Don Enzo Capitani
"Abitare la notte". No, non è lo slogan di chi fa le ore piccole per divertimento, ma il nome di un progetto di solidarietà per gli "invisibili" del territorio. I clochard, per dirla in un modo che forse disturba meno il quieto vivere delle coscienze. Ma non è il "titolo" che può cambiare il contenuto del libro che contiene le storie non scritte delle loro vite. Certo, qualcuno quella vita se l’è scelta, ma per tanti – la maggioranza – in quella vita ci è precipitato e il fondo è talmente in basso che risalire con le proprie forze non è possibile. E quando sei laggiù è già tanto, se dal vivere riesci a sopravvivere.
"Abitare la notte" è il progetto nato da poco più di un anno grazie all’iniziativa di Caritas e che ha fatto mettere in rete Cisom, Associazione Isaia, Azione Cattolica, Ceis i cui volontari portano conforto a chi si trova in quegli abissi, a chi arranca, a di chi non ha avuto la capacità di reagire alle batoste della vita, a chi ha scelto un’esistenza disordinata, a chi è rimasto solo. Ogni sera un gruppo di volontari esce intorno alle 19.30, partendo da Caritas, dove nella cucina alcune volontarie preparano un pentolone con una pietanza calda.

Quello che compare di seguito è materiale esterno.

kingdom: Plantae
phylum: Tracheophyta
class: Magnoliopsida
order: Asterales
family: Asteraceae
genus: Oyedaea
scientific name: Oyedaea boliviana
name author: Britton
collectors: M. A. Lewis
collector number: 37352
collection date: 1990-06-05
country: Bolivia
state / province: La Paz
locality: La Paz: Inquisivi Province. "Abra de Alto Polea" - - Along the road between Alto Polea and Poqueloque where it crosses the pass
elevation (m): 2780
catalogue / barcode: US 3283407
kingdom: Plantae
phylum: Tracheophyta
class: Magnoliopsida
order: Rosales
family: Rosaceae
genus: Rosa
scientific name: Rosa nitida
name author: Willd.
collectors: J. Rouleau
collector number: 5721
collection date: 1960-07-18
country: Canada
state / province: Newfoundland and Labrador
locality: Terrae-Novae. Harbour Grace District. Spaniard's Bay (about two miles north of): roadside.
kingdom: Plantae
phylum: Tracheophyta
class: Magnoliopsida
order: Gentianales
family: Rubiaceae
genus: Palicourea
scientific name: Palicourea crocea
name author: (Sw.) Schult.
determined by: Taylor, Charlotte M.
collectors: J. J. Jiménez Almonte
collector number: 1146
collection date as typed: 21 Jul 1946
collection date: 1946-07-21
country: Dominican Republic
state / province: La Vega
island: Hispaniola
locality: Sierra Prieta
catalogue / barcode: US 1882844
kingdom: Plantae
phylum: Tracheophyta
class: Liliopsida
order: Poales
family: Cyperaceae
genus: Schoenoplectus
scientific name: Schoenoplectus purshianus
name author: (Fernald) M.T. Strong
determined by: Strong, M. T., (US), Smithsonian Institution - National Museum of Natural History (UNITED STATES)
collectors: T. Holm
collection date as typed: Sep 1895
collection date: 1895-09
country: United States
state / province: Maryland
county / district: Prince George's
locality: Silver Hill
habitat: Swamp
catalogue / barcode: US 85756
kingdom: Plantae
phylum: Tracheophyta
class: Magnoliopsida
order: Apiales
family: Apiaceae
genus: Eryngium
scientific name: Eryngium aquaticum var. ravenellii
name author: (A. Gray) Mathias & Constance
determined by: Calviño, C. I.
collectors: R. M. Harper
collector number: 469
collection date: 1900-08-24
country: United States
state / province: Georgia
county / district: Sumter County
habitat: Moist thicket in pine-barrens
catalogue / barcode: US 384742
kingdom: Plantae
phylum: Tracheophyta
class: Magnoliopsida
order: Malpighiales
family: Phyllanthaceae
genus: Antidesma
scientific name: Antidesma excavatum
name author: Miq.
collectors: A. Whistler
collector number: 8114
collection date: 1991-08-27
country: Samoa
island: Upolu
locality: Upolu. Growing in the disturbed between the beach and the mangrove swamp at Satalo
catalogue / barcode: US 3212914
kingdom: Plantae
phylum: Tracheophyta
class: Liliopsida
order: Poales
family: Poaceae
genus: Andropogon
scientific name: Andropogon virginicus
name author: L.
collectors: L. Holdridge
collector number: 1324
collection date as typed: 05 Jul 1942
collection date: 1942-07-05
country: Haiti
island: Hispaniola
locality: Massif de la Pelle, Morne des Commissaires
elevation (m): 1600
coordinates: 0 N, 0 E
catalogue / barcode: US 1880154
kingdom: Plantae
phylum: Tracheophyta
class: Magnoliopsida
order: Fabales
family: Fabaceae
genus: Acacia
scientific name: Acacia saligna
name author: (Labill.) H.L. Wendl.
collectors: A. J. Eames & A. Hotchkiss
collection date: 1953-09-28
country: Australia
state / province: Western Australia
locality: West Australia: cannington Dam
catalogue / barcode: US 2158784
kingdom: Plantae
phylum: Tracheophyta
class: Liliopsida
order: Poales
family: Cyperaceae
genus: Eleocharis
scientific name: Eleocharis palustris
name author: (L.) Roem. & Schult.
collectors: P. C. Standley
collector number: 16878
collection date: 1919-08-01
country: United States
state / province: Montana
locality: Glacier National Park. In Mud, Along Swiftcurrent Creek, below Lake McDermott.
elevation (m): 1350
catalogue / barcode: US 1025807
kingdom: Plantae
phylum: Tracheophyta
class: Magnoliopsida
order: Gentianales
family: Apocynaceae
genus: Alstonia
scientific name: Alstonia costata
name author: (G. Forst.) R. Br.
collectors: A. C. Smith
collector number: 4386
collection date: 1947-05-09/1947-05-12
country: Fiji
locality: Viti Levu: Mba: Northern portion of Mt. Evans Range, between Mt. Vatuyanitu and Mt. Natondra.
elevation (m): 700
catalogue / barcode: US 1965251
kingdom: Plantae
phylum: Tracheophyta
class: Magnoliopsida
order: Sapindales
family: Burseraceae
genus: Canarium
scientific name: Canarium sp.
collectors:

Un caso emblematico viene citato per ricordarli tutti: quello di Reinhard Schmidt, il clochard che aveva come "casa" la cabina telefonica di piazza De Maria e come giaciglio la panchina lì a fianco. Non ha più neanche questo, perché i lavori di rifacimento dell’area hanno portato via tutto. Ha trovato un’altra panchina, in via Inghilterra.
"Caro Reinhard ti aspettiamo – dice il direttore di Caritas don Enzo Capitani –, non sappiamo adesso quale casa sceglierai. Tra i tanti che abitano la notte sei l’unica fiammella di speranza perché ci indichi che abiti la notte senza disturbare nessuno, senza avere pretese. Ben ritorno da noi (visto che è stato ricoverato alcuni giorni). Questo è il senso del progetto. Dobbiamo catalizzare il pensiero sul fatto che sono persone, ma non hanno bisogno solo di pasti caldi (che sono importanti) ma coccole, carezze, e la possibilità di parlare. Qualcuno lo incontro poi alla Caritas, ma ad esempio a Grosseto abbiamo mai fatto un’indagine su quanti sono i senza fissa dimora?". "Il fine è cercare non solo quanti sono ma chi sono – dice don Claudio Bianchi –. In media tra gennaio e febbraio abbiamo consegnato 35 pasti con punte di 45. Alla Caritas anche 100 pasti. Adesso diamo 7-8 colazioni, ma non li troviamo sempre nello stesso posto. Ci sono tante attività commerciali che ci donano l’invenduto".